* **Problem description**: Make an exact copy, from the records below, of the lines from the line containing "By its usage" to the line containing "To the Hebrew", both lines included, excluding pictures.

[Page-level text extractions]
────────────────

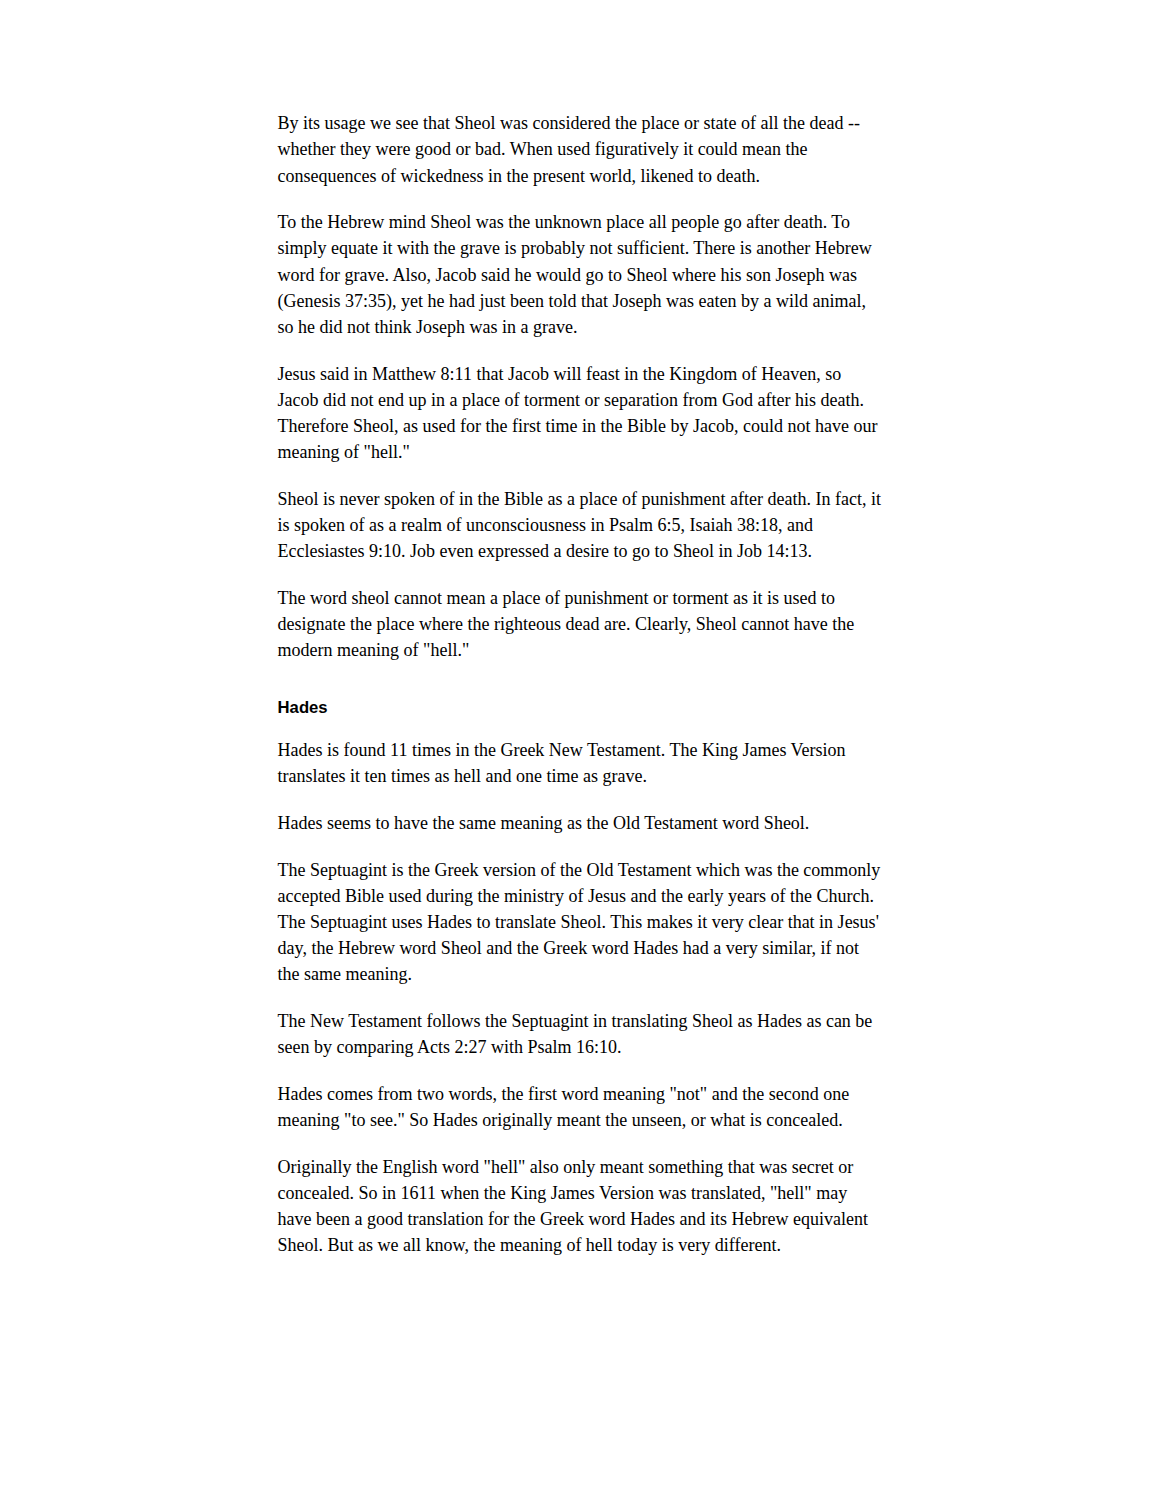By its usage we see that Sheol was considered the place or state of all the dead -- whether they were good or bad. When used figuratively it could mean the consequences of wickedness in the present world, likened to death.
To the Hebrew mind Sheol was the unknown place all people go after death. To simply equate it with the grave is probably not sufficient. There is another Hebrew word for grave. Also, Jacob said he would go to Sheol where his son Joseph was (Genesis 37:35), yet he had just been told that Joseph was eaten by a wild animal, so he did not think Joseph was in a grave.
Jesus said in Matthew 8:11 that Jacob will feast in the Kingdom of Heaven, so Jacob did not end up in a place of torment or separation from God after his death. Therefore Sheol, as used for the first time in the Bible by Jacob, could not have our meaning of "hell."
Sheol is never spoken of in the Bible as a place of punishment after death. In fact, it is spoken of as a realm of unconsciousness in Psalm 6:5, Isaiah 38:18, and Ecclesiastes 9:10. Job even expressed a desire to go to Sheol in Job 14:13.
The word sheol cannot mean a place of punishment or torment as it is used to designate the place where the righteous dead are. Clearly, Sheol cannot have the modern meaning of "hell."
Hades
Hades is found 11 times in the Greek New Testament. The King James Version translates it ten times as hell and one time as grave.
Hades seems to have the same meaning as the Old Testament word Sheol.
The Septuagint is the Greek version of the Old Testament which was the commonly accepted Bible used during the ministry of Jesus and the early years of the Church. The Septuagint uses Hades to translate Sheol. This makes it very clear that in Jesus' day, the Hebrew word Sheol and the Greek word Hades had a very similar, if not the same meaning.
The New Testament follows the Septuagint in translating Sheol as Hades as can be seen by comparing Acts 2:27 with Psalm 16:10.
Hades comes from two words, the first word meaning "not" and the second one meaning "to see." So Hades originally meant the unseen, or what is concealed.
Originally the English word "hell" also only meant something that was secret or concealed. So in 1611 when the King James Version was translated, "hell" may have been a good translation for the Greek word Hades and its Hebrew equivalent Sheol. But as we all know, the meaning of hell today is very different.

────────────────

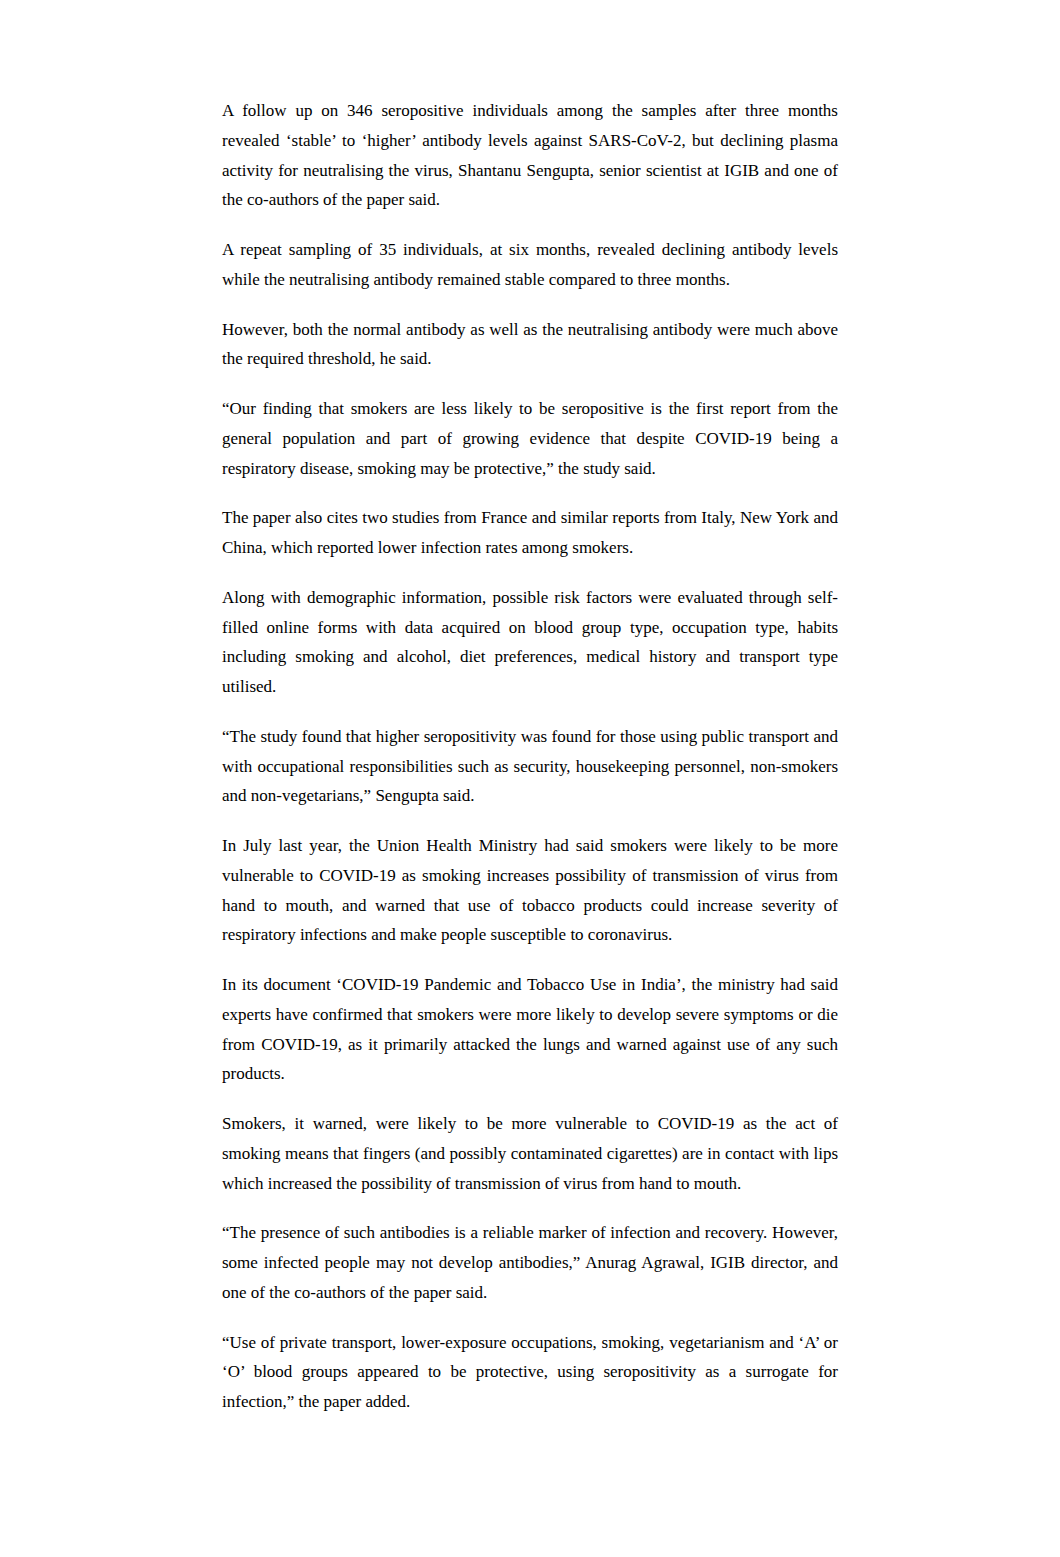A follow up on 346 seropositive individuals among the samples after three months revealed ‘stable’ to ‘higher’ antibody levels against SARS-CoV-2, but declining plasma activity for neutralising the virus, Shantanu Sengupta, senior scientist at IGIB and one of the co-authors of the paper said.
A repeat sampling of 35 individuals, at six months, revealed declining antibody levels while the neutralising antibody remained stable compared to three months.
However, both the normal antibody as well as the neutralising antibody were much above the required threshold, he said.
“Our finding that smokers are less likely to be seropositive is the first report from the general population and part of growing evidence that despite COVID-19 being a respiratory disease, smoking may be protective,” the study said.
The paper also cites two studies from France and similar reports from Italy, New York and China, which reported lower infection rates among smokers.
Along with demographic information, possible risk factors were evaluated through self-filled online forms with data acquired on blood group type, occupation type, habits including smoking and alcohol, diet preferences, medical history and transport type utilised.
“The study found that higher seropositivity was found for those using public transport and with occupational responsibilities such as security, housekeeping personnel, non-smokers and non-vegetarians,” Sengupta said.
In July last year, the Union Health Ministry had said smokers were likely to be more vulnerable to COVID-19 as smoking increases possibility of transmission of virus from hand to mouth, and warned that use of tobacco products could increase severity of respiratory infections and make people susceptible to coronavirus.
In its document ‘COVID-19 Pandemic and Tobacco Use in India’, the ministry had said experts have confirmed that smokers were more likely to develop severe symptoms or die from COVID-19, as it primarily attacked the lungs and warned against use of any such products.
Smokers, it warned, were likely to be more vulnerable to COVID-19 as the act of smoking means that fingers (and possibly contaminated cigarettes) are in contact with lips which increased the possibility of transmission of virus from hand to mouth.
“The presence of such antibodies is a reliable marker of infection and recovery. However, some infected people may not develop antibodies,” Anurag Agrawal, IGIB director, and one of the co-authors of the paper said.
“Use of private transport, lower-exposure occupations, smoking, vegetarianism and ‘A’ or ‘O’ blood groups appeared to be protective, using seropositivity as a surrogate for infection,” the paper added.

────────────────

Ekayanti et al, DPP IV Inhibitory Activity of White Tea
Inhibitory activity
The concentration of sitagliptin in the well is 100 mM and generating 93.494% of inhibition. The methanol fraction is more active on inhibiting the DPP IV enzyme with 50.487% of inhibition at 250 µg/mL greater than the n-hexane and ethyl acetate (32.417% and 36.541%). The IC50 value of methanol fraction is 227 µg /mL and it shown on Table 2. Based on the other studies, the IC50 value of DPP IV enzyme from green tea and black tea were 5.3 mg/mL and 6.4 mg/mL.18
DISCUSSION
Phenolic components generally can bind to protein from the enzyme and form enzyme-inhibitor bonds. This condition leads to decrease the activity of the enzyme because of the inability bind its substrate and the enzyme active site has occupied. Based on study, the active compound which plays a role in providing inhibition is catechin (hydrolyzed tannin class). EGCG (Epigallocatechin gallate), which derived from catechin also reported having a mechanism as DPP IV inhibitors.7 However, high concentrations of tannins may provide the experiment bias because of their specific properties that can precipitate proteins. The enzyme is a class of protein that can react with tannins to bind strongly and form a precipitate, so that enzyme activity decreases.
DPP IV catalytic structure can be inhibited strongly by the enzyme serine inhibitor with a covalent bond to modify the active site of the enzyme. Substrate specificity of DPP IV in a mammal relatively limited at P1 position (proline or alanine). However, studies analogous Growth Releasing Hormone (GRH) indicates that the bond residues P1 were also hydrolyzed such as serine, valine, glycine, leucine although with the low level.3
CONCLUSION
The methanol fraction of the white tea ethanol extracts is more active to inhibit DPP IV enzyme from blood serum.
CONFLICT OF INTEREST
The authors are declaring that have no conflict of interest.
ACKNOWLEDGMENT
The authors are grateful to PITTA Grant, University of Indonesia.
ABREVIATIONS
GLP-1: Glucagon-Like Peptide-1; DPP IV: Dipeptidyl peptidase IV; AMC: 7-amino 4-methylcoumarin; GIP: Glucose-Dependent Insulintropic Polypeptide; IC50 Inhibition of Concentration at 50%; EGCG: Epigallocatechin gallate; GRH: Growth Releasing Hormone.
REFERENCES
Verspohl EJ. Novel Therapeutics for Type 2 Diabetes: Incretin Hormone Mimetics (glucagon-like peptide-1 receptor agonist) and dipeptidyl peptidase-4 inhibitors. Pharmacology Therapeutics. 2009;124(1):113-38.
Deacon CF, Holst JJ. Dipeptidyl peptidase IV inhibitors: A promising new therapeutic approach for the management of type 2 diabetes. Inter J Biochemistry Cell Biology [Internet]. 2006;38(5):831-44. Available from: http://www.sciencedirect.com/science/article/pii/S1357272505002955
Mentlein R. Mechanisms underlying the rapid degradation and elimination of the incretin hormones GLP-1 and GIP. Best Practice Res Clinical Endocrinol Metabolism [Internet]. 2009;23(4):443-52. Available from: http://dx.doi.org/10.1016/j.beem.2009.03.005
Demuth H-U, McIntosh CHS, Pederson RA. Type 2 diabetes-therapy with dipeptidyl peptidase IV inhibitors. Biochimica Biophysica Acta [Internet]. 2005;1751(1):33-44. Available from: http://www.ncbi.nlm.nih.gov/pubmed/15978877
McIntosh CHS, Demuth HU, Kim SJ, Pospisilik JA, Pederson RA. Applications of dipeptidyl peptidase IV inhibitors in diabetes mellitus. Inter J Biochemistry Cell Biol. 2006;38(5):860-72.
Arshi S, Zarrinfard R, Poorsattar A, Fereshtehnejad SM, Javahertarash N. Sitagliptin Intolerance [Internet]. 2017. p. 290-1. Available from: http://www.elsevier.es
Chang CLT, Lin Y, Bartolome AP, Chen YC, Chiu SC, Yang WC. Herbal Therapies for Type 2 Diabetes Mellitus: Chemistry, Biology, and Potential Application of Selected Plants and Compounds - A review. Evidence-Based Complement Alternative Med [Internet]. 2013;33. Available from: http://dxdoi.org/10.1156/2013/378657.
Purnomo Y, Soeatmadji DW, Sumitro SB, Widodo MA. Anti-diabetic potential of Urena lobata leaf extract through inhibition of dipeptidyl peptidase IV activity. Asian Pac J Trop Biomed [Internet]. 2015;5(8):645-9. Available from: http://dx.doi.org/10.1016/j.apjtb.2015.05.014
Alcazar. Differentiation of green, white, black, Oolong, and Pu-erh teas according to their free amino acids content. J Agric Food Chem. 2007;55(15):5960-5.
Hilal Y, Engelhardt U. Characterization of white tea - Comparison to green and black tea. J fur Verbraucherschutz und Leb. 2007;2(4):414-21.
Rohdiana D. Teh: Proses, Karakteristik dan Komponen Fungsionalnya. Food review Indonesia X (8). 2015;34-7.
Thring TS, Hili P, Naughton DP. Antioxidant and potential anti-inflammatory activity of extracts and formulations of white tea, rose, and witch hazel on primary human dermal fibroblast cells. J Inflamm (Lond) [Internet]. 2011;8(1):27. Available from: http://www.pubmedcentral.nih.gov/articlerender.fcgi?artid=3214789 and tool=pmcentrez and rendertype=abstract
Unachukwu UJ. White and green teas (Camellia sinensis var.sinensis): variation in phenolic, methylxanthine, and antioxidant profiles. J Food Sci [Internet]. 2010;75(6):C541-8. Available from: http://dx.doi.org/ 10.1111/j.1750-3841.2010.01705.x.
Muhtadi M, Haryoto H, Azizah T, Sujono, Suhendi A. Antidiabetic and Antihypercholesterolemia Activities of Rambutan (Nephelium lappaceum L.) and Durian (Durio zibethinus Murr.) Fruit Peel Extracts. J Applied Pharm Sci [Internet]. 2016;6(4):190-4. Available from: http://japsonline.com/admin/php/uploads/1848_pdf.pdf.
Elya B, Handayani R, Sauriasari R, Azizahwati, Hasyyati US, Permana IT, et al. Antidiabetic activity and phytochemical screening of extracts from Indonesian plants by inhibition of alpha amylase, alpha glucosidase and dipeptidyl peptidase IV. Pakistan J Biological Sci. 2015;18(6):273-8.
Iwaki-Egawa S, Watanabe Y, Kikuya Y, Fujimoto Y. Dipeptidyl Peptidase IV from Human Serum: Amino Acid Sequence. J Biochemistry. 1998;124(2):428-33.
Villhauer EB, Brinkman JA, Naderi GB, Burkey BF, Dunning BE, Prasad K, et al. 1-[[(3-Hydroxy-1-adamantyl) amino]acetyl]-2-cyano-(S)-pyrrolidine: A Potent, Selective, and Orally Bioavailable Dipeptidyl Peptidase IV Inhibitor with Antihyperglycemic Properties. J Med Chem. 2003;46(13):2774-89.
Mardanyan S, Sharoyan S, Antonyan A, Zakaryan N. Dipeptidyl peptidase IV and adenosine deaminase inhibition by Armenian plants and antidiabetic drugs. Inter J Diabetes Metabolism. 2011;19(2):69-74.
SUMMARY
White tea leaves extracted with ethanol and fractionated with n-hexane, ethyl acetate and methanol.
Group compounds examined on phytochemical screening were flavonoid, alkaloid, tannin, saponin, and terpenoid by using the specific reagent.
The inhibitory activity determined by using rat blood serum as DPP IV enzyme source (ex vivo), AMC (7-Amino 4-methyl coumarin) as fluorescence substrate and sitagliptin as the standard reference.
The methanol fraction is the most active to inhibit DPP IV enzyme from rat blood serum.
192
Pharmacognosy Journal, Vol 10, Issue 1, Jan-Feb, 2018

────────────────

* **Solution for this problem**:
By its usage we see that Sheol was considered the place or state of all the dead -- whether they were good or bad. When used figuratively it could mean the consequences of wickedness in the present world, likened to death.
To the Hebrew mind Sheol was the unknown place all people go after death. To simply equate it with the grave is probably not sufficient. There is another Hebrew word for grave. Also, Jacob said he would go to Sheol where his son Joseph was (Genesis 37:35), yet he had just been told that Joseph was eaten by a wild animal, so he did not think Joseph was in a grave.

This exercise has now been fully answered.